**About this task:**
Copy the text of the records below word for word, omitting the pictures.

**Recorded information:**
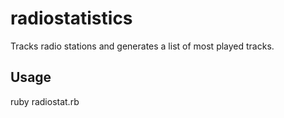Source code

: radiostatistics
===============

Tracks radio stations and generates a list of most played tracks.

Usage
-----
  ruby radiostat.rb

**Problem solution:**
Source code

: radiostatistics
===============

Tracks radio stations and generates a list of most played tracks.

Usage
-----
  ruby radiostat.rb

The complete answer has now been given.